Written problem
Copy out the records from the start through the line containing "genus: Nuphar", switching every "phylum" to "division" and leaving all else unchanged.

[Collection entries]
▼▼▼

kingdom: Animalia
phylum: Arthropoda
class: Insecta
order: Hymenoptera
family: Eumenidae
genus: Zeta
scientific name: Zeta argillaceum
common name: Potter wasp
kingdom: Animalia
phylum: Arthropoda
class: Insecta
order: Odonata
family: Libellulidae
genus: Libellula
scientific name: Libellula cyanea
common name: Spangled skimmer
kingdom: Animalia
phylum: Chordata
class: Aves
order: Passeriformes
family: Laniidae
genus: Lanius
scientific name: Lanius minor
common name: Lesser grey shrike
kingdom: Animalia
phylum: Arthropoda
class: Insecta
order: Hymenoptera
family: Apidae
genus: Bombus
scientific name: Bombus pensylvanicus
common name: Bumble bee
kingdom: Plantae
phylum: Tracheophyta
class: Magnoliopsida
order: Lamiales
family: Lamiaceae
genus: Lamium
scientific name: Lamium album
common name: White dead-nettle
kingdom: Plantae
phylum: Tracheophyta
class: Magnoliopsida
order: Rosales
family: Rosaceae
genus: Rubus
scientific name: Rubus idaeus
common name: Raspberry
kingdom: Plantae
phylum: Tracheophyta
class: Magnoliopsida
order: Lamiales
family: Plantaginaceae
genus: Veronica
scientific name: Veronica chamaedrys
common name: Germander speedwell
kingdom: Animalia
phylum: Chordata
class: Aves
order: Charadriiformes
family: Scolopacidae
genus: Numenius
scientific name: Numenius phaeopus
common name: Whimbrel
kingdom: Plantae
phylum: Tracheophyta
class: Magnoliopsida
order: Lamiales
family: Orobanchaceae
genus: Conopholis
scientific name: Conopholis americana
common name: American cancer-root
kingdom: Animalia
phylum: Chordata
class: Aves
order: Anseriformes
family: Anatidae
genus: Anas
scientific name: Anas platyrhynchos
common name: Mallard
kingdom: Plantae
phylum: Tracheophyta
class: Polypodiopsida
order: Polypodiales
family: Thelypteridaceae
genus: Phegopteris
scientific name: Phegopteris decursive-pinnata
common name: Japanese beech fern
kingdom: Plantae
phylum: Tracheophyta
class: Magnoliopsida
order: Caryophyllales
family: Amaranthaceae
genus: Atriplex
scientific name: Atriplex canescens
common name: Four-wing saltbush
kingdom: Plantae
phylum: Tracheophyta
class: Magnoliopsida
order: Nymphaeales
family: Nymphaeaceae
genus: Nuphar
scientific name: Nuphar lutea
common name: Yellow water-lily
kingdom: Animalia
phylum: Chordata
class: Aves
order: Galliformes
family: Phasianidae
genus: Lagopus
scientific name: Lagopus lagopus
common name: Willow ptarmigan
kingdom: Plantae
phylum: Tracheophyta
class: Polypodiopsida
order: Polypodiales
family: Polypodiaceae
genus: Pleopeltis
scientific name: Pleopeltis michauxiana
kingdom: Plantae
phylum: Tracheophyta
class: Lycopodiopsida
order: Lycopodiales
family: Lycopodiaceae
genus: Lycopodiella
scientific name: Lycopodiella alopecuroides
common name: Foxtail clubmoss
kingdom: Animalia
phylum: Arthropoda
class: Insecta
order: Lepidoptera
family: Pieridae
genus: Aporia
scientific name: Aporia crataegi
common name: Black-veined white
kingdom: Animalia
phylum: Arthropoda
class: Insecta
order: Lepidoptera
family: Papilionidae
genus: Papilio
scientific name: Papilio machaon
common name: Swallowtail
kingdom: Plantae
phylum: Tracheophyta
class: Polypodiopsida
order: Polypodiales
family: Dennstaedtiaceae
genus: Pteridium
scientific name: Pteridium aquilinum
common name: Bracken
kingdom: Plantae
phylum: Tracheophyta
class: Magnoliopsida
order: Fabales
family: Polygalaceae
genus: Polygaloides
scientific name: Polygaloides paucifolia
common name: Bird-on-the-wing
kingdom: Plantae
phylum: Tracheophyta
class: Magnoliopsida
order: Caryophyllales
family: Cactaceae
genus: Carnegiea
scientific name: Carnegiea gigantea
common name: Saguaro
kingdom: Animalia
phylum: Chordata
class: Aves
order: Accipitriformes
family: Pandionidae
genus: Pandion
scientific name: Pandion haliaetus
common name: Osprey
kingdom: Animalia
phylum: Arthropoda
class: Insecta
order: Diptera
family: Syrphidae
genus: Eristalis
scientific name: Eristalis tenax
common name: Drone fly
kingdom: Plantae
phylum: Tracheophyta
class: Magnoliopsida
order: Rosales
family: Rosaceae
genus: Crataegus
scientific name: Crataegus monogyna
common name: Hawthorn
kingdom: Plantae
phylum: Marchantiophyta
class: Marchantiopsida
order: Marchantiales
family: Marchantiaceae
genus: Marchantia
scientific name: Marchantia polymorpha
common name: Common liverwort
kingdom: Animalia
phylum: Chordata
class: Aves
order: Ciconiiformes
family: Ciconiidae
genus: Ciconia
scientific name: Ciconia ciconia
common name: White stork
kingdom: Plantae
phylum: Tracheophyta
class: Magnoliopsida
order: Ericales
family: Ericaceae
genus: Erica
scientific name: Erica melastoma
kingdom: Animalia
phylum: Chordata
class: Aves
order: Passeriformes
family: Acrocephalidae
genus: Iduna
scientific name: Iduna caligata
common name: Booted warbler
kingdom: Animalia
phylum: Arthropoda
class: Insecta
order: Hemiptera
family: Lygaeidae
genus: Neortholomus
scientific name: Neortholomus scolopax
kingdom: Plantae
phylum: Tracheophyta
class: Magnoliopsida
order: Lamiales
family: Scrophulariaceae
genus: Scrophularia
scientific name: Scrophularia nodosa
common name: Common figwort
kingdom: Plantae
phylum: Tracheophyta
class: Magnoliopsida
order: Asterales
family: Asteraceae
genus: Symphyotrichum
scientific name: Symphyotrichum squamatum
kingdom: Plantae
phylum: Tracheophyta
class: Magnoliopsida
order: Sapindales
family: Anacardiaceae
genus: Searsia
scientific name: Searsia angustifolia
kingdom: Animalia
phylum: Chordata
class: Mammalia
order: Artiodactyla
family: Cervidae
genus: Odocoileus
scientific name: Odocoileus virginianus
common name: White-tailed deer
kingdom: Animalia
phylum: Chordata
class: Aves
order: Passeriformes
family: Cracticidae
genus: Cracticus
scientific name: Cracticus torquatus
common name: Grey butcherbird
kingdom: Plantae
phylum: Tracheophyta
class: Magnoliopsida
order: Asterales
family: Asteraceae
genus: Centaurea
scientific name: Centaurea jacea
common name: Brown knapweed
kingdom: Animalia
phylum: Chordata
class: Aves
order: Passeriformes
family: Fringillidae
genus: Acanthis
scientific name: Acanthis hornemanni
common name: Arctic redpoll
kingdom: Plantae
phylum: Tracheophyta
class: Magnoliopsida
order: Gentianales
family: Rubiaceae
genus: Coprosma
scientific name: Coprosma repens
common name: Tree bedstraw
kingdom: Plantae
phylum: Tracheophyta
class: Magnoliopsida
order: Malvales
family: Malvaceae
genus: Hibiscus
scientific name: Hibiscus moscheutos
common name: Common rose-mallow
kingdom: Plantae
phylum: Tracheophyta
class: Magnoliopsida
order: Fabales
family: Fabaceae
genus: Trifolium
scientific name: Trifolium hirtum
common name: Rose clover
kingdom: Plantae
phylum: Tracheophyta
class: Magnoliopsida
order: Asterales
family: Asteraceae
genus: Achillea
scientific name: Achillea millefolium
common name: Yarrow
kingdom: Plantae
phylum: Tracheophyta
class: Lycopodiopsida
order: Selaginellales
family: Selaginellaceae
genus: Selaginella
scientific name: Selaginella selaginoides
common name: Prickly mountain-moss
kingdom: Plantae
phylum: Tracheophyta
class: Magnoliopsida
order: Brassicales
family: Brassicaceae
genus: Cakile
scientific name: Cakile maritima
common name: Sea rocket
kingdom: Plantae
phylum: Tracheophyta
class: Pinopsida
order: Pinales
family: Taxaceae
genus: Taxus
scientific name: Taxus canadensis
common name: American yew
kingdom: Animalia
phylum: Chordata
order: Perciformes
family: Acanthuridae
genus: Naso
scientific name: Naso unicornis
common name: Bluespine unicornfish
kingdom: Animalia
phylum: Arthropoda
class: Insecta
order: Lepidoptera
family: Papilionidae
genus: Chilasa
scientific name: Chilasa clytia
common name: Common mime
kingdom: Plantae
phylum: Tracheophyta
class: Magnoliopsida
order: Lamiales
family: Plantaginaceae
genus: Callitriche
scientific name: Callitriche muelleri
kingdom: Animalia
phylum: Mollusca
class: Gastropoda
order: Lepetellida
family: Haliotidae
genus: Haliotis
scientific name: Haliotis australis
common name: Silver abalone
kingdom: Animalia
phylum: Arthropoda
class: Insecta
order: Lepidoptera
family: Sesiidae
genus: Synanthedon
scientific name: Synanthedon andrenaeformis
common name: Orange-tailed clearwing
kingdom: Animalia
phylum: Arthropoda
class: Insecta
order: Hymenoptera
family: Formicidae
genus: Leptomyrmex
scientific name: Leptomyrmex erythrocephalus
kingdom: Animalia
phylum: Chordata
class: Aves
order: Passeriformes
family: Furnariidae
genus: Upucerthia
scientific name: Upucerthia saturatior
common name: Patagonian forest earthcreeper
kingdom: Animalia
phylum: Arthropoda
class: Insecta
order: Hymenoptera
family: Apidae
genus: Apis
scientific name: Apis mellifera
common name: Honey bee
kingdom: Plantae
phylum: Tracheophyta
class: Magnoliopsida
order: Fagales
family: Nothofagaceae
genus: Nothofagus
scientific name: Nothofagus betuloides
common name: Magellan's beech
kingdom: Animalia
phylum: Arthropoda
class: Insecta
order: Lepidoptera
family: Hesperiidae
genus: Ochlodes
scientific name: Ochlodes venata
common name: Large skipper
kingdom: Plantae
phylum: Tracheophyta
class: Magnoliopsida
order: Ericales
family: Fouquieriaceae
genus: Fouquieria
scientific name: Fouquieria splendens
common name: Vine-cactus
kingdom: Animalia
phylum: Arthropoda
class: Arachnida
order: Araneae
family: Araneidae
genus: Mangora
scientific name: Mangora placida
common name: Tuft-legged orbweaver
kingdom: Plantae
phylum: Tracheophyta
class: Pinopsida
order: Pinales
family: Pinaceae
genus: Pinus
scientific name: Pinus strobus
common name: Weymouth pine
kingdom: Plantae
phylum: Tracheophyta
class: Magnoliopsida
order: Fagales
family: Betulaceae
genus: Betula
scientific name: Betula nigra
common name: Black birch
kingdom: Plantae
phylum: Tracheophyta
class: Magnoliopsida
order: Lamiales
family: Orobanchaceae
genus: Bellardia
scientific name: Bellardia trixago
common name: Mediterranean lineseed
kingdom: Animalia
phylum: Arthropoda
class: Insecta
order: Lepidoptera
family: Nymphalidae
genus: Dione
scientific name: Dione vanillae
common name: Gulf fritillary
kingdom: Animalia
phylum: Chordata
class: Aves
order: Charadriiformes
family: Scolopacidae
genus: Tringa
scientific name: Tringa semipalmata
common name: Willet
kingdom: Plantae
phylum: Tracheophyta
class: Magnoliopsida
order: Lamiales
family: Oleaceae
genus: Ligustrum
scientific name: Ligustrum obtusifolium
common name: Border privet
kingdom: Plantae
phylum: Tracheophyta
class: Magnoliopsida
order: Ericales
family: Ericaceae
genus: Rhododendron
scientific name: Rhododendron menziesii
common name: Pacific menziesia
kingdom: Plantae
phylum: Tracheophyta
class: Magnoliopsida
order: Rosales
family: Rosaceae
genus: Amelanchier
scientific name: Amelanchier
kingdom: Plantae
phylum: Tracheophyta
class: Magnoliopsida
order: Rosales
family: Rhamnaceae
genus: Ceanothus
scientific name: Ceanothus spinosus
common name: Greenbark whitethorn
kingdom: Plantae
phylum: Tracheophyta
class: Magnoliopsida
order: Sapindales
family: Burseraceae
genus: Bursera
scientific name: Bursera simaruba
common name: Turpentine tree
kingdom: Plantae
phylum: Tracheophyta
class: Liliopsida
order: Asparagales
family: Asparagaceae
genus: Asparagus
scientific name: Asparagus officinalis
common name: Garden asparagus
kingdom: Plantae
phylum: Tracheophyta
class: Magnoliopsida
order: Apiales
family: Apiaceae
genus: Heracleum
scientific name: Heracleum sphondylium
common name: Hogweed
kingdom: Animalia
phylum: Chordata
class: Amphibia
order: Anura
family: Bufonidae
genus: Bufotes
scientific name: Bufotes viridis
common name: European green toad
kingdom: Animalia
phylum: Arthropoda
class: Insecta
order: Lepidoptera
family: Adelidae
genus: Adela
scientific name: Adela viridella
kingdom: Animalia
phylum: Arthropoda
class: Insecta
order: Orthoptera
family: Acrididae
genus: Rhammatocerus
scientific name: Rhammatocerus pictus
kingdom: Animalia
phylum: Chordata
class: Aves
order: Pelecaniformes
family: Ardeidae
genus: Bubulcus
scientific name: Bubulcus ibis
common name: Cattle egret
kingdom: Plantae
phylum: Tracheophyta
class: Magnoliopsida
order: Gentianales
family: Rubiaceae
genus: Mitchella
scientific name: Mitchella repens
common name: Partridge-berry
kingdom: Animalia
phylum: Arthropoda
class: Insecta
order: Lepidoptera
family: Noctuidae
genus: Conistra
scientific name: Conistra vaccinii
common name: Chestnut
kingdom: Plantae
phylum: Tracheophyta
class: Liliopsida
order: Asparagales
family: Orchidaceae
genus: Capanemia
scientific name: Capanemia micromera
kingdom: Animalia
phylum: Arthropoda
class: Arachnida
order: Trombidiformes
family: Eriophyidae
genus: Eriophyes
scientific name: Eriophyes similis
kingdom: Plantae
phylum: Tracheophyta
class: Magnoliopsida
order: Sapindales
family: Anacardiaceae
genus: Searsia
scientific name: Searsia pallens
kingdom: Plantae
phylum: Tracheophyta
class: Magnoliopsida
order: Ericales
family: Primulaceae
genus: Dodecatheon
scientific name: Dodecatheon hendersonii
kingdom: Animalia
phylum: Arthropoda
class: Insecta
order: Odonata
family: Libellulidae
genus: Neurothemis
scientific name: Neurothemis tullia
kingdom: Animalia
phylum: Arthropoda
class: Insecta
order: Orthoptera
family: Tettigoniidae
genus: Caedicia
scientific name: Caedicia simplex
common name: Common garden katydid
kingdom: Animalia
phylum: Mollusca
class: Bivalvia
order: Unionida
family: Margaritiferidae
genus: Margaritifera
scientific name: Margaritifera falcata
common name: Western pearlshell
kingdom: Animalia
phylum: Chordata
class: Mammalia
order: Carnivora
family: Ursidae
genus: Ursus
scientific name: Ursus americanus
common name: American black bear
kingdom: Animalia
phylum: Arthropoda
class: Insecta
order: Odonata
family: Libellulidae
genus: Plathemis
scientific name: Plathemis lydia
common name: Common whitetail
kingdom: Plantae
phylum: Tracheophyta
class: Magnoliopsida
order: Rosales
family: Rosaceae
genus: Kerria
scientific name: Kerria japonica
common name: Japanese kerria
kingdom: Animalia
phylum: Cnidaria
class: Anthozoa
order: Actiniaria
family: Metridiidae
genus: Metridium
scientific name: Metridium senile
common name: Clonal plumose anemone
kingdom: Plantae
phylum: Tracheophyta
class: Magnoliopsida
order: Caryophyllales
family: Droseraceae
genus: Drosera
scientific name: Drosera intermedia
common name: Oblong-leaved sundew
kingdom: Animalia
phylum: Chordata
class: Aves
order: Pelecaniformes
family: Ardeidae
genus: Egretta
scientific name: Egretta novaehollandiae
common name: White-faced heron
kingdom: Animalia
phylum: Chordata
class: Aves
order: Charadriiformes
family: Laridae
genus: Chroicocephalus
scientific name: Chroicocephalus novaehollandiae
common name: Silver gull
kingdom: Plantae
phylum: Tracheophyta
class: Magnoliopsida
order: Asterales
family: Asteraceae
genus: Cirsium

▲▲▲

Written solution
kingdom: Animalia
division: Arthropoda
class: Insecta
order: Hymenoptera
family: Eumenidae
genus: Zeta
scientific name: Zeta argillaceum
common name: Potter wasp
kingdom: Animalia
division: Arthropoda
class: Insecta
order: Odonata
family: Libellulidae
genus: Libellula
scientific name: Libellula cyanea
common name: Spangled skimmer
kingdom: Animalia
division: Chordata
class: Aves
order: Passeriformes
family: Laniidae
genus: Lanius
scientific name: Lanius minor
common name: Lesser grey shrike
kingdom: Animalia
division: Arthropoda
class: Insecta
order: Hymenoptera
family: Apidae
genus: Bombus
scientific name: Bombus pensylvanicus
common name: Bumble bee
kingdom: Plantae
division: Tracheophyta
class: Magnoliopsida
order: Lamiales
family: Lamiaceae
genus: Lamium
scientific name: Lamium album
common name: White dead-nettle
kingdom: Plantae
division: Tracheophyta
class: Magnoliopsida
order: Rosales
family: Rosaceae
genus: Rubus
scientific name: Rubus idaeus
common name: Raspberry
kingdom: Plantae
division: Tracheophyta
class: Magnoliopsida
order: Lamiales
family: Plantaginaceae
genus: Veronica
scientific name: Veronica chamaedrys
common name: Germander speedwell
kingdom: Animalia
division: Chordata
class: Aves
order: Charadriiformes
family: Scolopacidae
genus: Numenius
scientific name: Numenius phaeopus
common name: Whimbrel
kingdom: Plantae
division: Tracheophyta
class: Magnoliopsida
order: Lamiales
family: Orobanchaceae
genus: Conopholis
scientific name: Conopholis americana
common name: American cancer-root
kingdom: Animalia
division: Chordata
class: Aves
order: Anseriformes
family: Anatidae
genus: Anas
scientific name: Anas platyrhynchos
common name: Mallard
kingdom: Plantae
division: Tracheophyta
class: Polypodiopsida
order: Polypodiales
family: Thelypteridaceae
genus: Phegopteris
scientific name: Phegopteris decursive-pinnata
common name: Japanese beech fern
kingdom: Plantae
division: Tracheophyta
class: Magnoliopsida
order: Caryophyllales
family: Amaranthaceae
genus: Atriplex
scientific name: Atriplex canescens
common name: Four-wing saltbush
kingdom: Plantae
division: Tracheophyta
class: Magnoliopsida
order: Nymphaeales
family: Nymphaeaceae
genus: Nuphar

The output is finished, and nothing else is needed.